I - deixe de se manifestar sobre tese firmada em julgamento de casos repetitivos ou em incidente de assunção de competência aplicável ao caso sob julgamento;

II - incorra em qualquer das condutas descritas no art. 489, § 1º .


Por sua vez, alega o embargante que o Acórdão (Id. Num. 2934538 - Pág. 1 – 8) desta 4ª Câmara Especializada de Direito Público, restou omisso no ponto em que não se manifestou acerca do Tema 793 do STF e da Tese 106 do STJ, em ofensa ao disposto no art. 1022, parágrafo único do CPC.


Seguem os esclarecimentos.


Tema 793 do STF


Afirma o embargante que no caso em tratado nos autos, trata-se de pedido de medicamento que não consta na Relação Nacional de Medicamentos Essenciais – RENAME, na Relação Nacional de Ações e Serviços de Saúde - RENASES ou nos protocolos do Sistema Único de Saúde – SUS.

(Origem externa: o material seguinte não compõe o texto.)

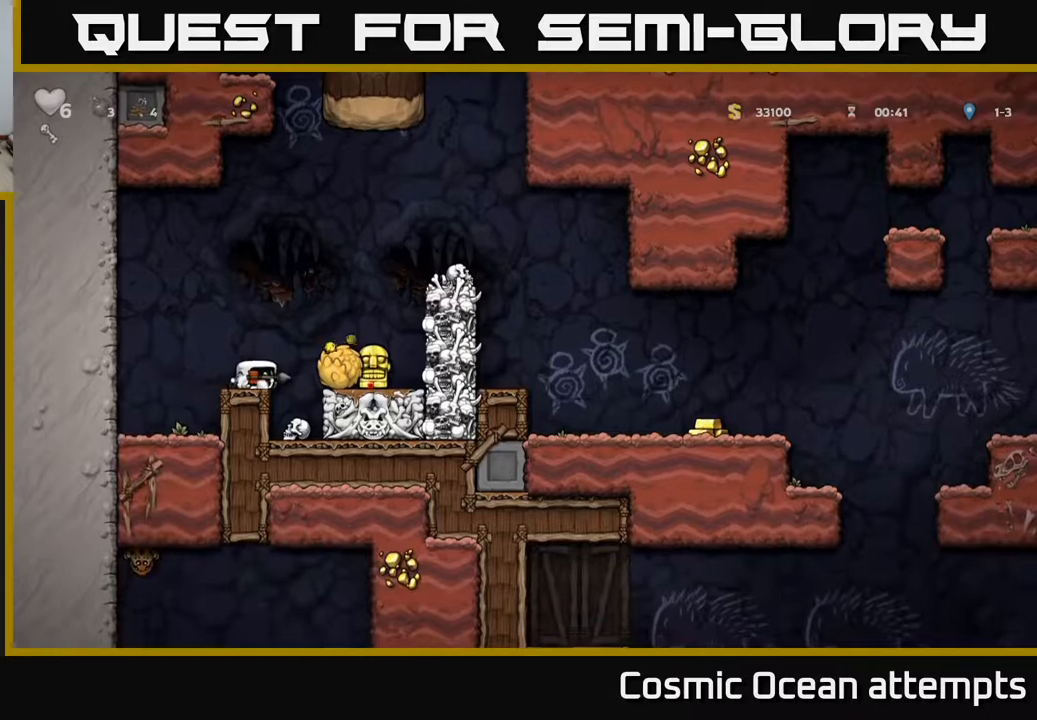
{"dt_ms": 500, "buttons": ["A", "DPAD_LEFT"], "left_stick": "center", "right_stick": "center", "events": [[83, "DPAD_RIGHT", "down"], [117, "DPAD_RIGHT", "up"], [200, "X", "down"], [283, "X", "up"], [350, "DPAD_LEFT", "down"], [383, "A", "down"]]}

Deste modo, a competência para fornecimento do medicamento seria da União Federal, uma vez que, cabe ao Ministério da Saúde, assessorado pela Comissão Nacional de Incorporação de Tecnologia do SUS (CONITEC), a incorporação, a exclusão ou a alteração de novos medicamentos, produtos e procedimentos, bem como a constituição ou a alteração de protocolo clínico ou de diretriz terapêutica, nos termos do art. 19-Q, da Lei 8080/90.


No que concerne ao RE n° 855.178/SR (Tema 793/STF, de Repercussão Geral), precedente este que o embargante aduz ser violado, a Excelsa Corte consignou que o “tratamento médico adequado aos necessitados se insere no rol dos deveres do Estado, porquanto responsabilidade solidária dos entes federados. O polo passivo pode ser composto por qualquer um deles, isoladamente, ou conjuntamente”.

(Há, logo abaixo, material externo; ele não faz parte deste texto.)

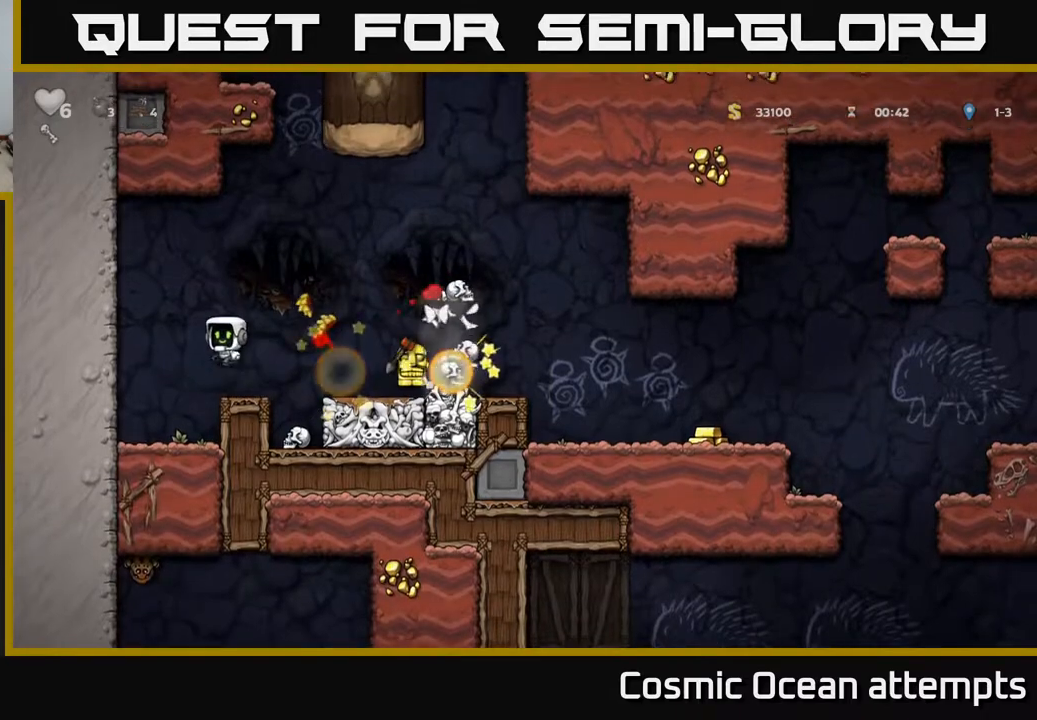
{"dt_ms": 500, "buttons": [], "left_stick": "center", "right_stick": "center", "events": [[267, "DPAD_LEFT", "up"], [283, "A", "up"]]}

Os embargos declaratórios opostos nos referidos autos, cujo julgamento não alterou o entendimento outrora firmado, ficaram assim ementados:


CONSTITUCIONAL E ADMINISTRATIVO. EMBARGOS DE DECLARAÇÃO EM RECURSO EXTRAORDINÁRIO COM REPERCUSSÃO GERAL RECONHECIDA. AUSÊNCIA DE OMISSÃO, CONTRADIÇÃO OU OBSCURIDADE. DESENVOLVIMENTO DO PROCEDENTE. POSSIBILIDADE. RESPONSABILIDADE DE SOLIDÁRIA NAS DEMANDAS PRESTACIONAIS NA ÁREA DA SAÚDE. DESPROVIMENTO DOS EMBARGOS DE DECLARAÇÃO. 1. É da jurisprudência do Supremo Tribunal Federal que o tratamento médico adequado aos necessitados se insere no rol dos deveres do Estado, porquanto responsabilidade solidária dos entes federados. O polo passivo pode ser composto por qualquer um deles, isoladamente, ou conjuntamente. 2. A fim de otimizar a compensação entre os entes federados, compete à autoridade judicial, diante dos critérios constitucionais de descentralização e hierarquização, direcionar, caso a caso, o cumprimento conforme as regras de repartição de competências e determinar o ressarcimento a quem suportou o ônus financeiro. 3. As ações que demandem fornecimento de medicamentos sem registro na ANVISA deverão necessariamente ser propostas em face da União. Precedente específico: RE 657.718, Rel. Min. Alexandre de Moraes. 4. Embargos de declaração desprovidos. (RE 855178 ED, Relator(a): LUIZ FUX, Relator(a) p/ Acórdão: EDSON FACHIN, Tribunal Pleno, julgado em 23/05/2019, PROCESSO ELETRÔNICO REPERCUSSÃO GERAL - MÉRITO DJe-090 DIVULG 15-04-2020 PUBLIC 16-04-2020) (grifos nossos).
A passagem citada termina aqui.